→ Description of the task
Each record that follows must be given again without alteration.
━━ Records supplied
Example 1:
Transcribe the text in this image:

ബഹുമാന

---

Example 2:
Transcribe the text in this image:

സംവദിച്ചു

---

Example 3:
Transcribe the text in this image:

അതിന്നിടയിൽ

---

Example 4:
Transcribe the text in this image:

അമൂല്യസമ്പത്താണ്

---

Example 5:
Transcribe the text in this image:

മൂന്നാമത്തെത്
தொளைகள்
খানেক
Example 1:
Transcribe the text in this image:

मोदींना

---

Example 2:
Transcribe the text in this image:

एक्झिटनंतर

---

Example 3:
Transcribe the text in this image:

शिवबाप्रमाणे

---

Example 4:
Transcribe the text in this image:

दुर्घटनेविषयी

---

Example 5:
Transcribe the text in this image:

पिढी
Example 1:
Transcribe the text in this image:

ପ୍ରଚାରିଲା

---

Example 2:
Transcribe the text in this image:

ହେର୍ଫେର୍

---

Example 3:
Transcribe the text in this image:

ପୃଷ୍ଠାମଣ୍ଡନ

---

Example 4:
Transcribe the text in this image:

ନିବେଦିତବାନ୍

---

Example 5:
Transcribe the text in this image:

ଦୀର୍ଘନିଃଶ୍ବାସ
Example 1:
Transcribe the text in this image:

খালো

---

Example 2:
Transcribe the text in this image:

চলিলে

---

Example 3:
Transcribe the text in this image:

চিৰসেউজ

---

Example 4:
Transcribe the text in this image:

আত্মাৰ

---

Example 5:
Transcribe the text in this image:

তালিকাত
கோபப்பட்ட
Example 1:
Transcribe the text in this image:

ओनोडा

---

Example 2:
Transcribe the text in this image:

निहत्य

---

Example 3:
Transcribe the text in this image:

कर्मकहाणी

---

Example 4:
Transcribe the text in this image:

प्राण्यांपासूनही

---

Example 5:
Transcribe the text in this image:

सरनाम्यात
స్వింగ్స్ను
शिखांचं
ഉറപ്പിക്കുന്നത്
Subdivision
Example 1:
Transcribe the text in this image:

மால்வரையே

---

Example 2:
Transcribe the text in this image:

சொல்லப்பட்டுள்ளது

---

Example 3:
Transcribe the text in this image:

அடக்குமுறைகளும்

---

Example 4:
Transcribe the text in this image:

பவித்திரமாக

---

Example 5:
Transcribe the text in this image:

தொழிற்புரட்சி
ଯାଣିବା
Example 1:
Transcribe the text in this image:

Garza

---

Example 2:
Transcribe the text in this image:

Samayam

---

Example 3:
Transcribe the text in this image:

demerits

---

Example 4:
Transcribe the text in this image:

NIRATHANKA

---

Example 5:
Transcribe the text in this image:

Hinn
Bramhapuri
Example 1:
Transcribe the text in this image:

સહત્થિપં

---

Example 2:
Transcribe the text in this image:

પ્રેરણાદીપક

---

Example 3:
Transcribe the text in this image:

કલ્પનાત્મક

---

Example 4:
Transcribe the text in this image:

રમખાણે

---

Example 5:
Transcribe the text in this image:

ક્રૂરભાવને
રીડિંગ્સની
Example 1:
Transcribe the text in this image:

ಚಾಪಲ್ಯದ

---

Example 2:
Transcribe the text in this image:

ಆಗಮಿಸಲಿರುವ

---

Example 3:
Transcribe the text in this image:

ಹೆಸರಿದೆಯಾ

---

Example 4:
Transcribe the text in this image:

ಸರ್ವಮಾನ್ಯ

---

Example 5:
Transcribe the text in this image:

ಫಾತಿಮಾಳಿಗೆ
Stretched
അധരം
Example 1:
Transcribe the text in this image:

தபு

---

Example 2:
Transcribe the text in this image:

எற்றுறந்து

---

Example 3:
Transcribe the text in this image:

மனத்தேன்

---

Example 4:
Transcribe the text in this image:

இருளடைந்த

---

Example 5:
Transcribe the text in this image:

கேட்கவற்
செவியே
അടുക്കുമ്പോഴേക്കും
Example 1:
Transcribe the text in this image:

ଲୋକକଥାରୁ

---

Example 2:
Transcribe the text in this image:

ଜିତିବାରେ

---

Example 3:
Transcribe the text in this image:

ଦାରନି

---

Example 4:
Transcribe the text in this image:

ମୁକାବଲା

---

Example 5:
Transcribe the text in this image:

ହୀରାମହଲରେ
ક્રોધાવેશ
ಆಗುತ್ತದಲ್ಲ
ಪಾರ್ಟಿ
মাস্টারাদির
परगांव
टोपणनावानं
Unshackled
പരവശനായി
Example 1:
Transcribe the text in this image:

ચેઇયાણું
━━━━
→ Exercise solution
Example 1:
Transcribe the text in this image:

ബഹുമാന

---

Example 2:
Transcribe the text in this image:

സംവദിച്ചു

---

Example 3:
Transcribe the text in this image:

അതിന്നിടയിൽ

---

Example 4:
Transcribe the text in this image:

അമൂല്യസമ്പത്താണ്

---

Example 5:
Transcribe the text in this image:

മൂന്നാമത്തെത്
தொளைகள்
খানেক
Example 1:
Transcribe the text in this image:

मोदींना

---

Example 2:
Transcribe the text in this image:

एक्झिटनंतर

---

Example 3:
Transcribe the text in this image:

शिवबाप्रमाणे

---

Example 4:
Transcribe the text in this image:

दुर्घटनेविषयी

---

Example 5:
Transcribe the text in this image:

पिढी
Example 1:
Transcribe the text in this image:

ପ୍ରଚାରିଲା

---

Example 2:
Transcribe the text in this image:

ହେର୍ଫେର୍

---

Example 3:
Transcribe the text in this image:

ପୃଷ୍ଠାମଣ୍ଡନ

---

Example 4:
Transcribe the text in this image:

ନିବେଦିତବାନ୍

---

Example 5:
Transcribe the text in this image:

ଦୀର୍ଘନିଃଶ୍ବାସ
Example 1:
Transcribe the text in this image:

খালো

---

Example 2:
Transcribe the text in this image:

চলিলে

---

Example 3:
Transcribe the text in this image:

চিৰসেউজ

---

Example 4:
Transcribe the text in this image:

আত্মাৰ

---

Example 5:
Transcribe the text in this image:

তালিকাত
கோபப்பட்ட
Example 1:
Transcribe the text in this image:

ओनोडा

---

Example 2:
Transcribe the text in this image:

निहत्य

---

Example 3:
Transcribe the text in this image:

कर्मकहाणी

---

Example 4:
Transcribe the text in this image:

प्राण्यांपासूनही

---

Example 5:
Transcribe the text in this image:

सरनाम्यात
స్వింగ్స్ను
शिखांचं
ഉറപ്പിക്കുന്നത്
Subdivision
Example 1:
Transcribe the text in this image:

மால்வரையே

---

Example 2:
Transcribe the text in this image:

சொல்லப்பட்டுள்ளது

---

Example 3:
Transcribe the text in this image:

அடக்குமுறைகளும்

---

Example 4:
Transcribe the text in this image:

பவித்திரமாக

---

Example 5:
Transcribe the text in this image:

தொழிற்புரட்சி
ଯାଣିବା
Example 1:
Transcribe the text in this image:

Garza

---

Example 2:
Transcribe the text in this image:

Samayam

---

Example 3:
Transcribe the text in this image:

demerits

---

Example 4:
Transcribe the text in this image:

NIRATHANKA

---

Example 5:
Transcribe the text in this image:

Hinn
Bramhapuri
Example 1:
Transcribe the text in this image:

સહત્થિપં

---

Example 2:
Transcribe the text in this image:

પ્રેરણાદીપક

---

Example 3:
Transcribe the text in this image:

કલ્પનાત્મક

---

Example 4:
Transcribe the text in this image:

રમખાણે

---

Example 5:
Transcribe the text in this image:

ક્રૂરભાવને
રીડિંગ્સની
Example 1:
Transcribe the text in this image:

ಚಾಪಲ್ಯದ

---

Example 2:
Transcribe the text in this image:

ಆಗಮಿಸಲಿರುವ

---

Example 3:
Transcribe the text in this image:

ಹೆಸರಿದೆಯಾ

---

Example 4:
Transcribe the text in this image:

ಸರ್ವಮಾನ್ಯ

---

Example 5:
Transcribe the text in this image:

ಫಾತಿಮಾಳಿಗೆ
Stretched
അധരം
Example 1:
Transcribe the text in this image:

தபு

---

Example 2:
Transcribe the text in this image:

எற்றுறந்து

---

Example 3:
Transcribe the text in this image:

மனத்தேன்

---

Example 4:
Transcribe the text in this image:

இருளடைந்த

---

Example 5:
Transcribe the text in this image:

கேட்கவற்
செவியே
അടുക്കുമ്പോഴേക്കും
Example 1:
Transcribe the text in this image:

ଲୋକକଥାରୁ

---

Example 2:
Transcribe the text in this image:

ଜିତିବାରେ

---

Example 3:
Transcribe the text in this image:

ଦାରନି

---

Example 4:
Transcribe the text in this image:

ମୁକାବଲା

---

Example 5:
Transcribe the text in this image:

ହୀରାମହଲରେ
ક્રોધાવેશ
ಆಗುತ್ತದಲ್ಲ
ಪಾರ್ಟಿ
মাস্টারাদির
परगांव
टोपणनावानं
Unshackled
പരവശനായി
Example 1:
Transcribe the text in this image:

ચેઇયાણું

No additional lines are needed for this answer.